*Request*
Leave every picture out, and print the full listing again exactly.

>>>

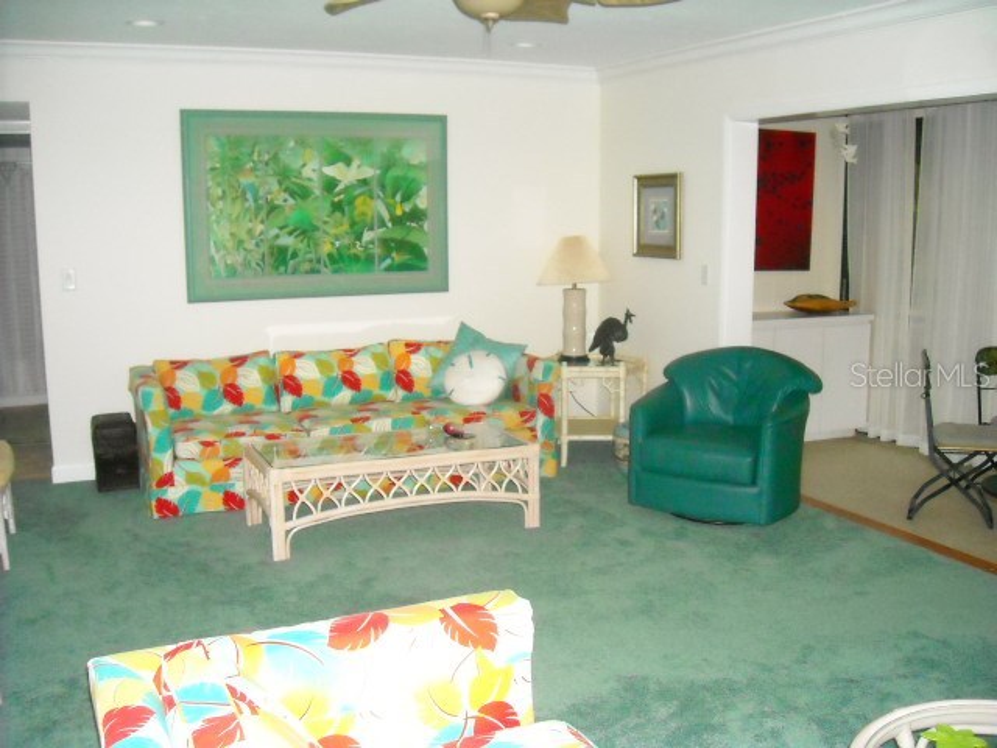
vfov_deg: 40.7
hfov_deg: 52.6
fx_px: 1008
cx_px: 498
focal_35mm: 35
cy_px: 374
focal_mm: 5.7
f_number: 2.8
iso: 616
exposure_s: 1/60
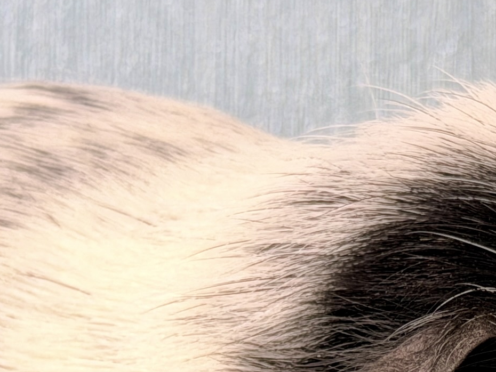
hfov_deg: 9.5
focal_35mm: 208
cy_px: 525
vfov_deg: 7.1
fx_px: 2981
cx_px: 301
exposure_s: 1/100
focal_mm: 6.76
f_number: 1.78
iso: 64
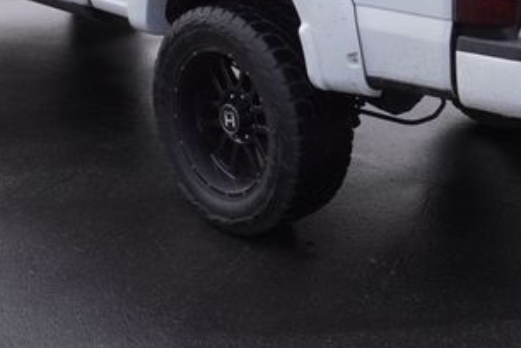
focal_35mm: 63
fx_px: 913
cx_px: 278
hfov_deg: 31.9
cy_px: -9
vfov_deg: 20.8
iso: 100
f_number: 6.3
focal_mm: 20
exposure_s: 1/160
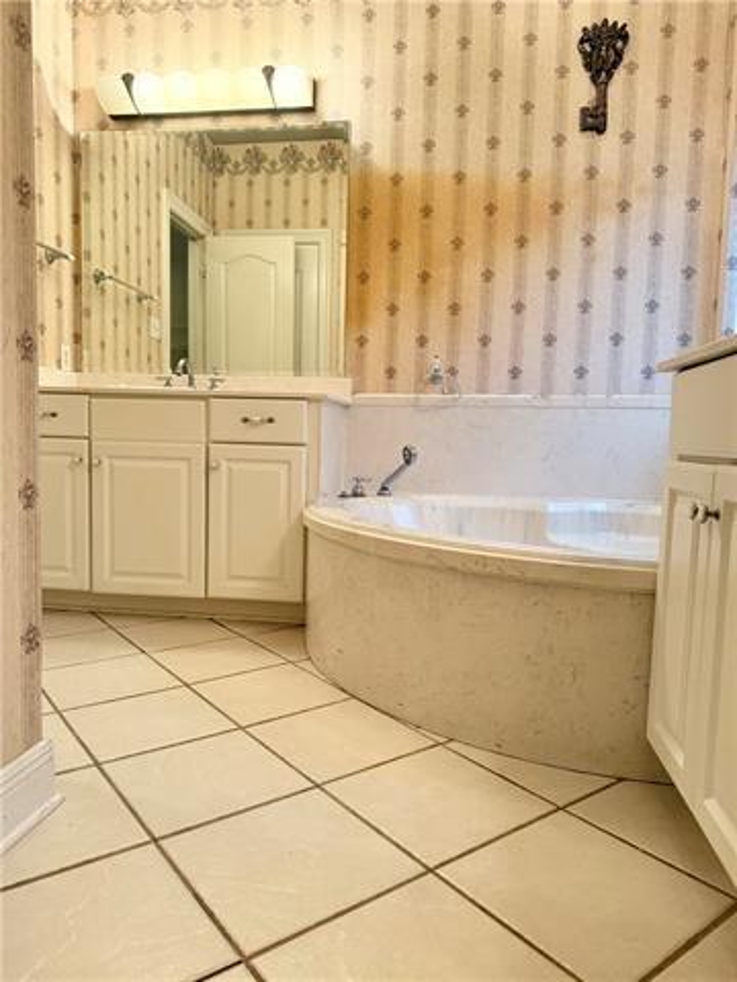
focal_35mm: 24
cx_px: 368
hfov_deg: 56.8
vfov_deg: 71.6
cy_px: 491
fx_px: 681
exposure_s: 1/120
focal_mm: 6.76
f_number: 1.78
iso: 250
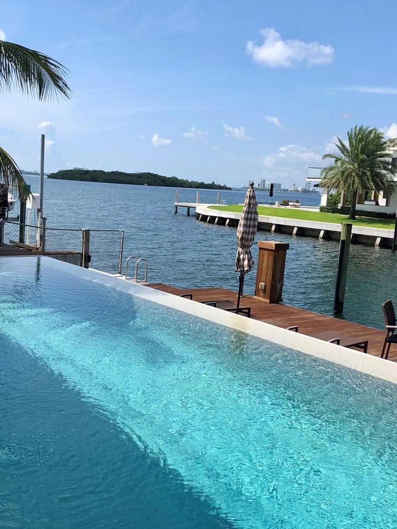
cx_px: 160
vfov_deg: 49.0
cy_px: 264
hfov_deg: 37.6
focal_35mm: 38
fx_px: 581
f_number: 1.8
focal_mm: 4
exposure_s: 1/2208
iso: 20
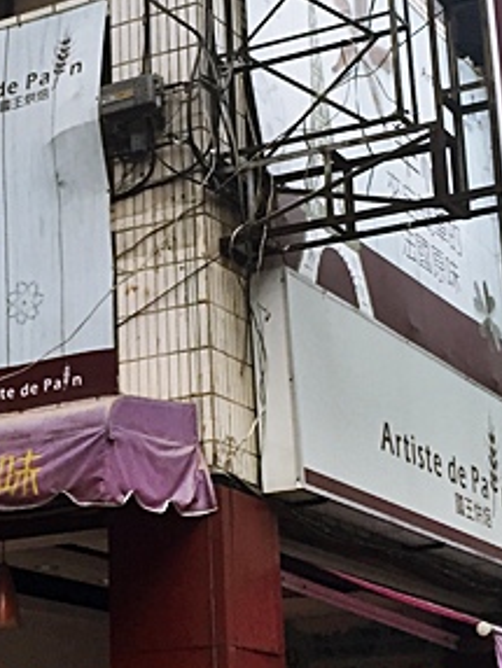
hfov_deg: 18.0
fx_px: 1564
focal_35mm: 81
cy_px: 360
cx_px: 70
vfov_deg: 24.1
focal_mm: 4.15
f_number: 2.2
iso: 32
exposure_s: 1/30
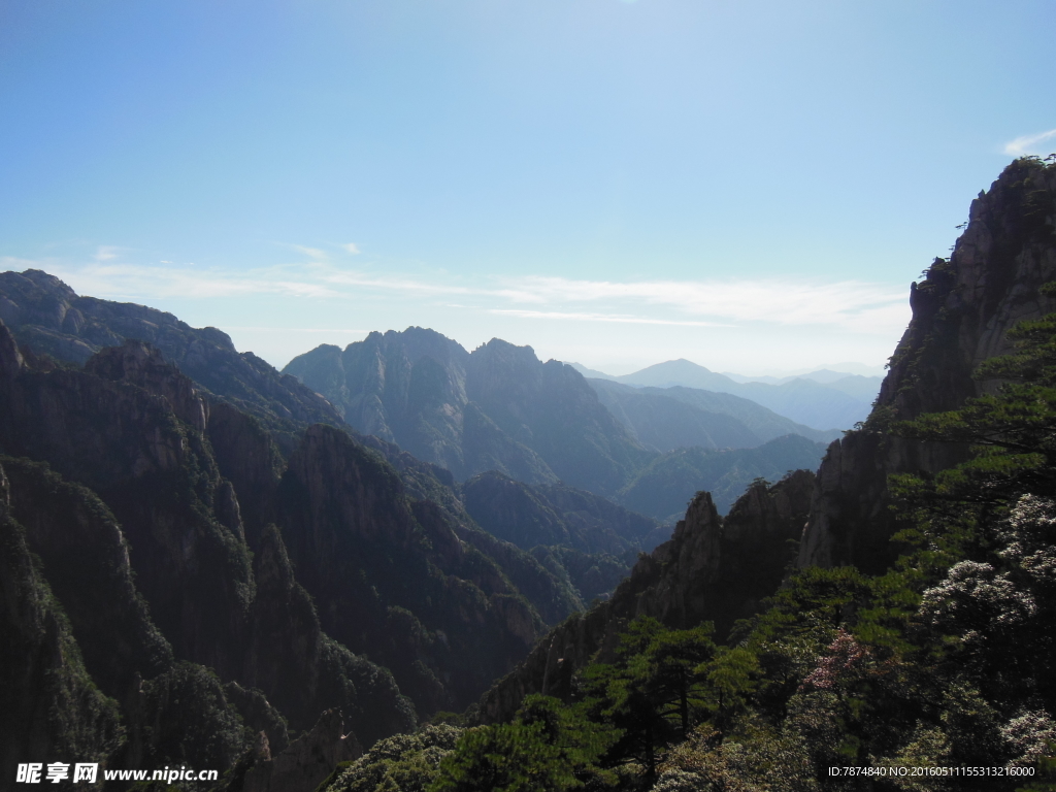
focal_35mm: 25
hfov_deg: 69.4
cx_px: 528
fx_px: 763
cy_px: 396
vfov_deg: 54.9
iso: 125
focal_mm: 4.5
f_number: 3.5
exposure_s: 1/1250
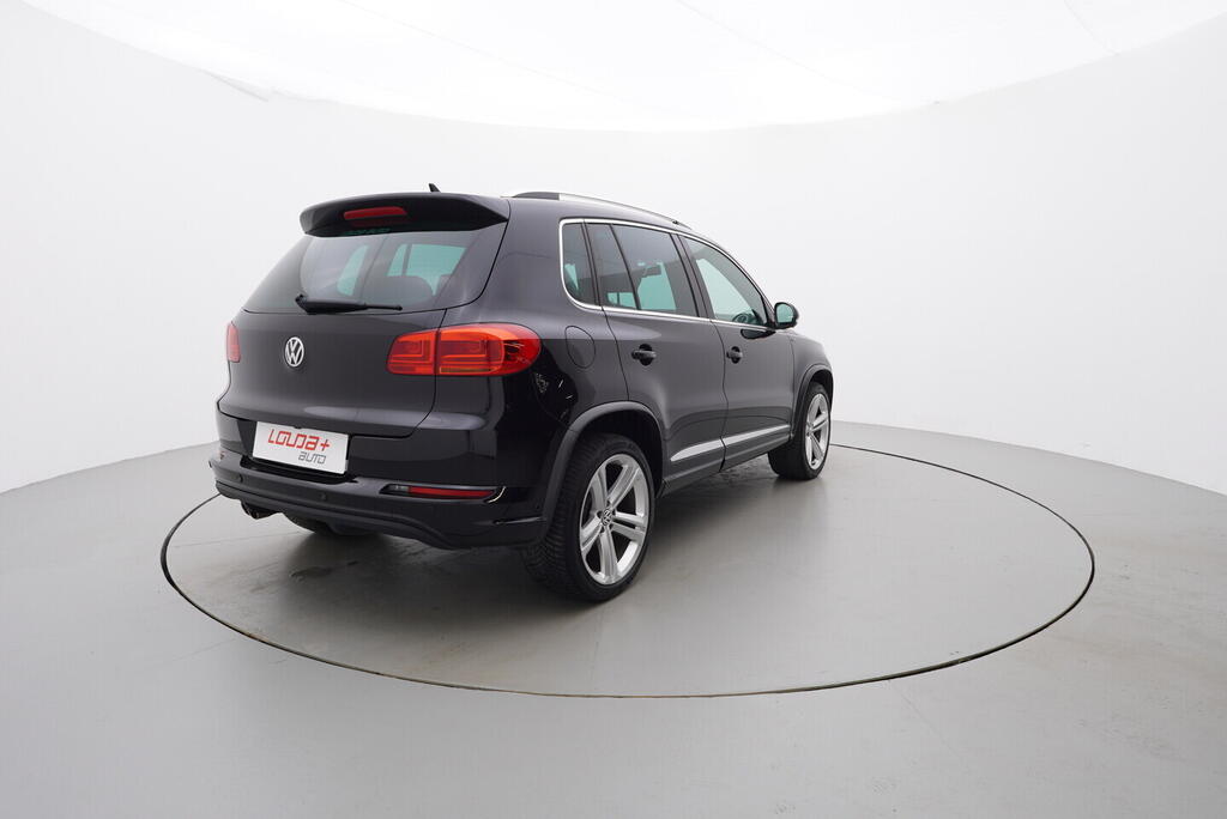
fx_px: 767
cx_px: 614
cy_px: 410
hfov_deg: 77.3
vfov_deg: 56.2
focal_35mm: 22
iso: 200
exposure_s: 1/80
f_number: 5
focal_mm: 15
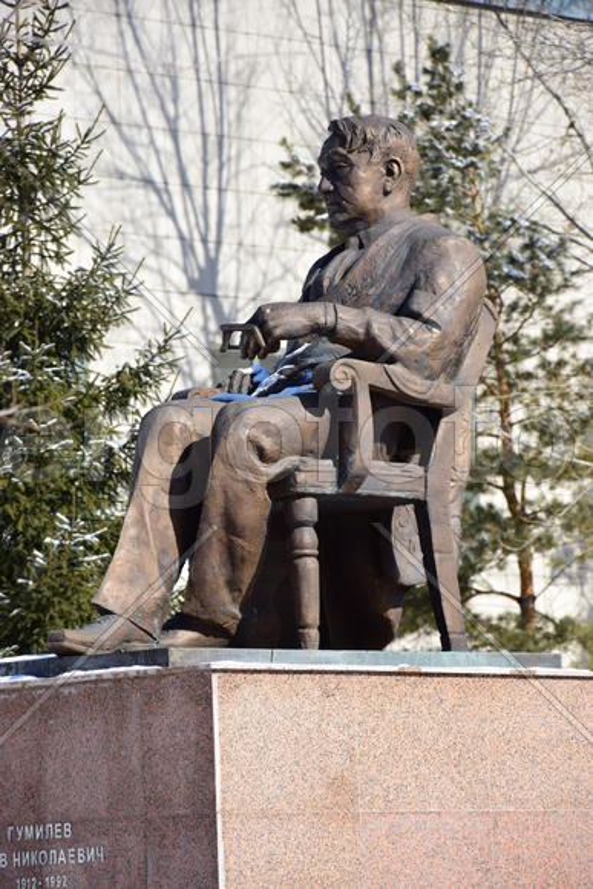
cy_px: 444
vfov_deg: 13.0
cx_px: 296
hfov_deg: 8.7
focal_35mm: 158
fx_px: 3889
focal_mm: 105
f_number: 5.6
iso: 100
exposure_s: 1/400
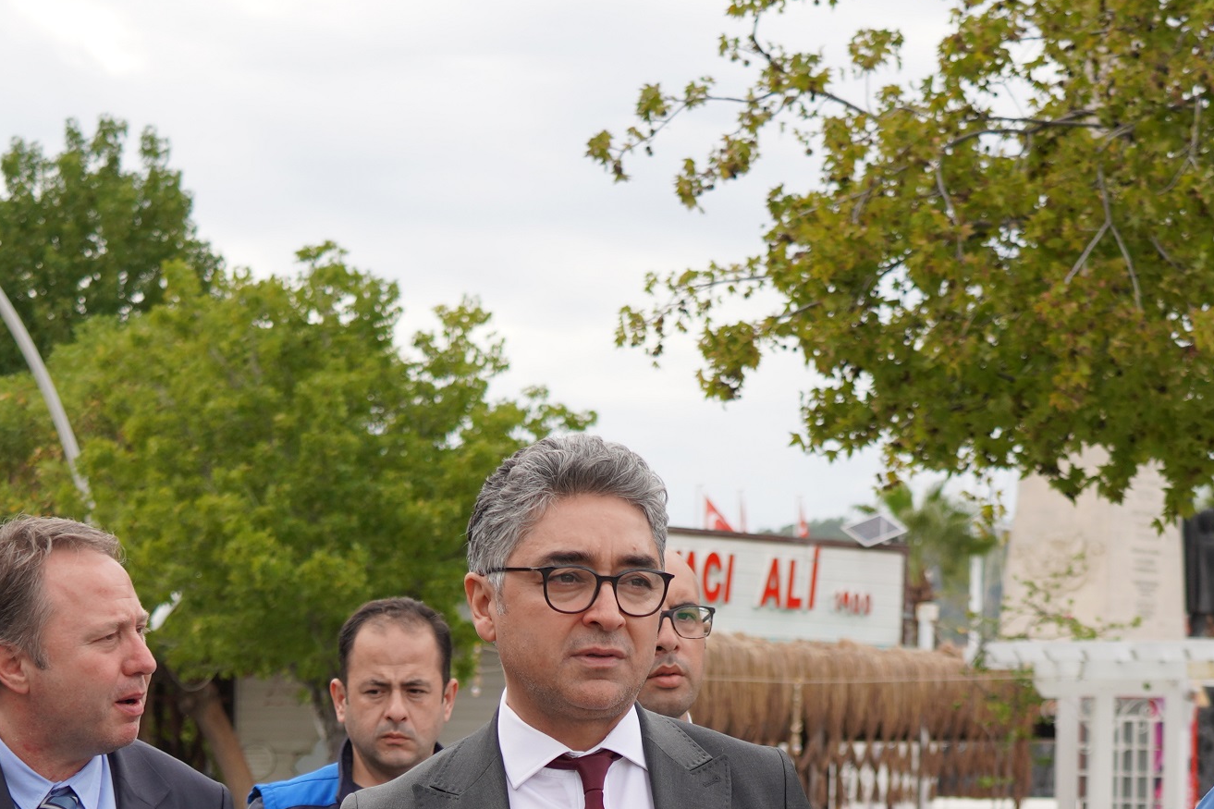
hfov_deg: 17.1
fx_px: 4046
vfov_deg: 11.0
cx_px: 538
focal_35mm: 120
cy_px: 1227
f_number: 4.5
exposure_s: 1/320
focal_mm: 35
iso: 100
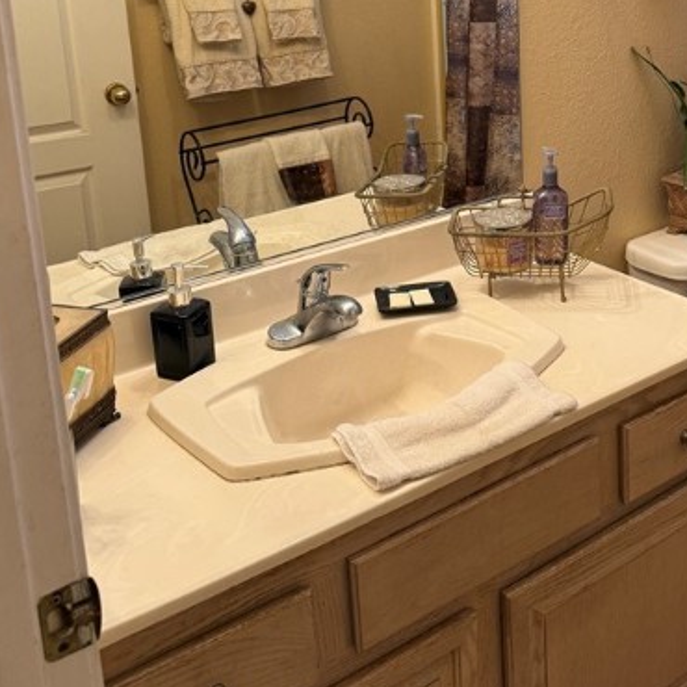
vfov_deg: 37.0
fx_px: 988
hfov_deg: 37.4
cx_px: 520
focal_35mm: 44
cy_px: 134
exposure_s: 1/60
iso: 125
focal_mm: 6.76
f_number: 1.78
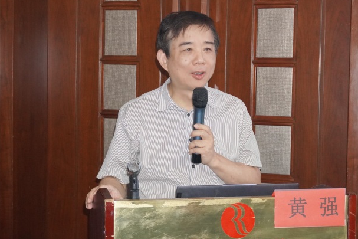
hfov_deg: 33.0
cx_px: 203
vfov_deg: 22.4
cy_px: 121
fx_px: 603
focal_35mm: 61
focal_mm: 35
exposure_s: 1/100
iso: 3200
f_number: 5.6
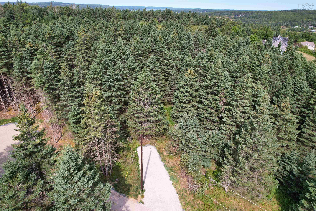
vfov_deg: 57.2
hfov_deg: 78.6
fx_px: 193
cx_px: 158
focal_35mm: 22
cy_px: 106
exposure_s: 1/1000
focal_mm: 8.38
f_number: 2.8
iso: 100
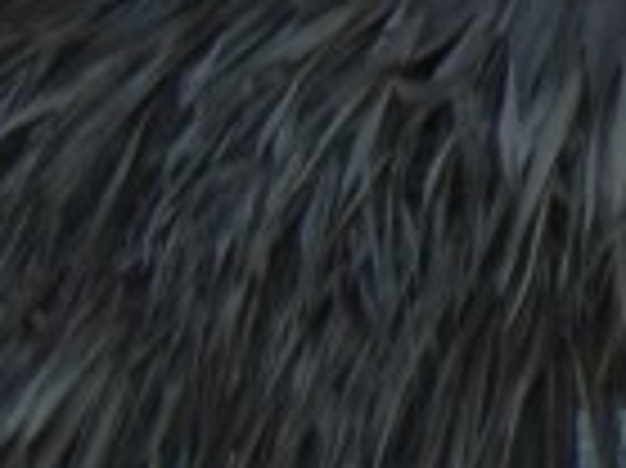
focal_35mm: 221
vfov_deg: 6.6
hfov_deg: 7.7
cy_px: -166
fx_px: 3993
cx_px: 1950
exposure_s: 1/456
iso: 160
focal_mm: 5.4
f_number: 7
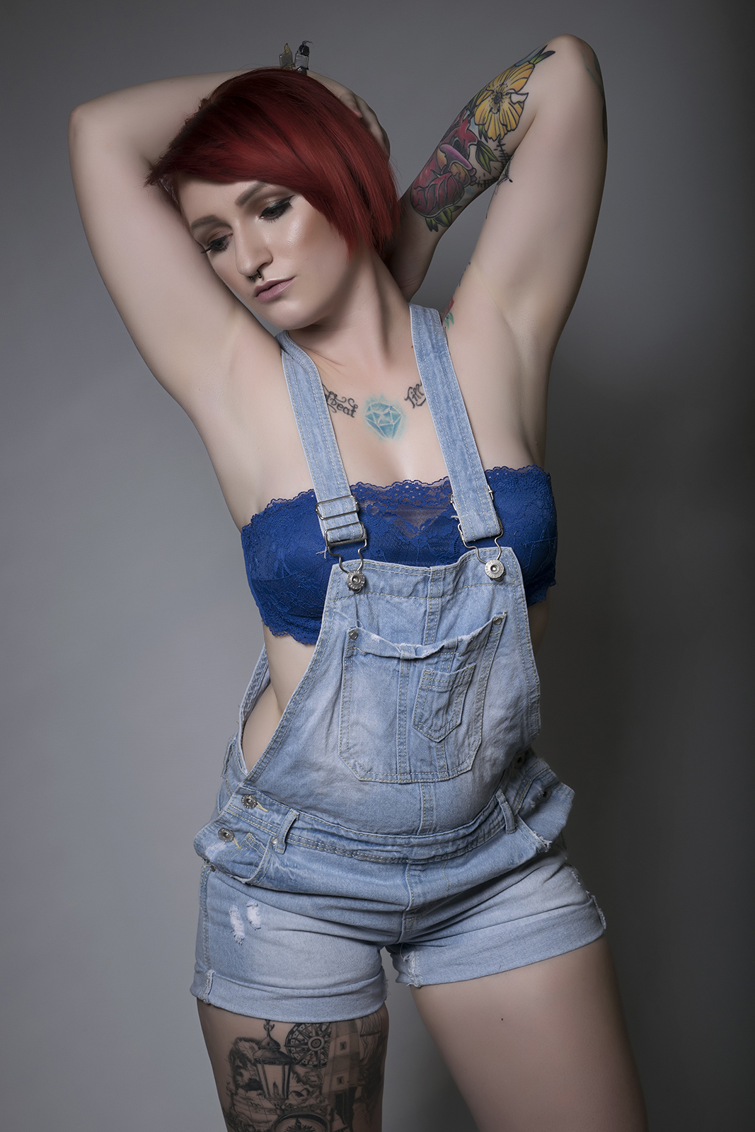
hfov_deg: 16.6
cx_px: 378
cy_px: 566
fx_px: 2595
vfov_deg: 24.6
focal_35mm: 82
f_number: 11
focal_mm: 55
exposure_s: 1/160
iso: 100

<<<

*Completed exercise*
vfov_deg: 40.7
hfov_deg: 52.6
fx_px: 1008
cx_px: 498
focal_35mm: 35
cy_px: 374
focal_mm: 5.7
f_number: 2.8
iso: 616
exposure_s: 1/60
hfov_deg: 9.5
focal_35mm: 208
cy_px: 525
vfov_deg: 7.1
fx_px: 2981
cx_px: 301
exposure_s: 1/100
focal_mm: 6.76
f_number: 1.78
iso: 64
focal_35mm: 63
fx_px: 913
cx_px: 278
hfov_deg: 31.9
cy_px: -9
vfov_deg: 20.8
iso: 100
f_number: 6.3
focal_mm: 20
exposure_s: 1/160
focal_35mm: 24
cx_px: 368
hfov_deg: 56.8
vfov_deg: 71.6
cy_px: 491
fx_px: 681
exposure_s: 1/120
focal_mm: 6.76
f_number: 1.78
iso: 250
cx_px: 160
vfov_deg: 49.0
cy_px: 264
hfov_deg: 37.6
focal_35mm: 38
fx_px: 581
f_number: 1.8
focal_mm: 4
exposure_s: 1/2208
iso: 20
hfov_deg: 18.0
fx_px: 1564
focal_35mm: 81
cy_px: 360
cx_px: 70
vfov_deg: 24.1
focal_mm: 4.15
f_number: 2.2
iso: 32
exposure_s: 1/30
focal_35mm: 25
hfov_deg: 69.4
cx_px: 528
fx_px: 763
cy_px: 396
vfov_deg: 54.9
iso: 125
focal_mm: 4.5
f_number: 3.5
exposure_s: 1/1250
fx_px: 767
cx_px: 614
cy_px: 410
hfov_deg: 77.3
vfov_deg: 56.2
focal_35mm: 22
iso: 200
exposure_s: 1/80
f_number: 5
focal_mm: 15
cy_px: 444
vfov_deg: 13.0
cx_px: 296
hfov_deg: 8.7
focal_35mm: 158
fx_px: 3889
focal_mm: 105
f_number: 5.6
iso: 100
exposure_s: 1/400
hfov_deg: 17.1
fx_px: 4046
vfov_deg: 11.0
cx_px: 538
focal_35mm: 120
cy_px: 1227
f_number: 4.5
exposure_s: 1/320
focal_mm: 35
iso: 100
vfov_deg: 37.0
fx_px: 988
hfov_deg: 37.4
cx_px: 520
focal_35mm: 44
cy_px: 134
exposure_s: 1/60
iso: 125
focal_mm: 6.76
f_number: 1.78
hfov_deg: 33.0
cx_px: 203
vfov_deg: 22.4
cy_px: 121
fx_px: 603
focal_35mm: 61
focal_mm: 35
exposure_s: 1/100
iso: 3200
f_number: 5.6
vfov_deg: 57.2
hfov_deg: 78.6
fx_px: 193
cx_px: 158
focal_35mm: 22
cy_px: 106
exposure_s: 1/1000
focal_mm: 8.38
f_number: 2.8
iso: 100
focal_35mm: 221
vfov_deg: 6.6
hfov_deg: 7.7
cy_px: -166
fx_px: 3993
cx_px: 1950
exposure_s: 1/456
iso: 160
focal_mm: 5.4
f_number: 7
hfov_deg: 16.6
cx_px: 378
cy_px: 566
fx_px: 2595
vfov_deg: 24.6
focal_35mm: 82
f_number: 11
focal_mm: 55
exposure_s: 1/160
iso: 100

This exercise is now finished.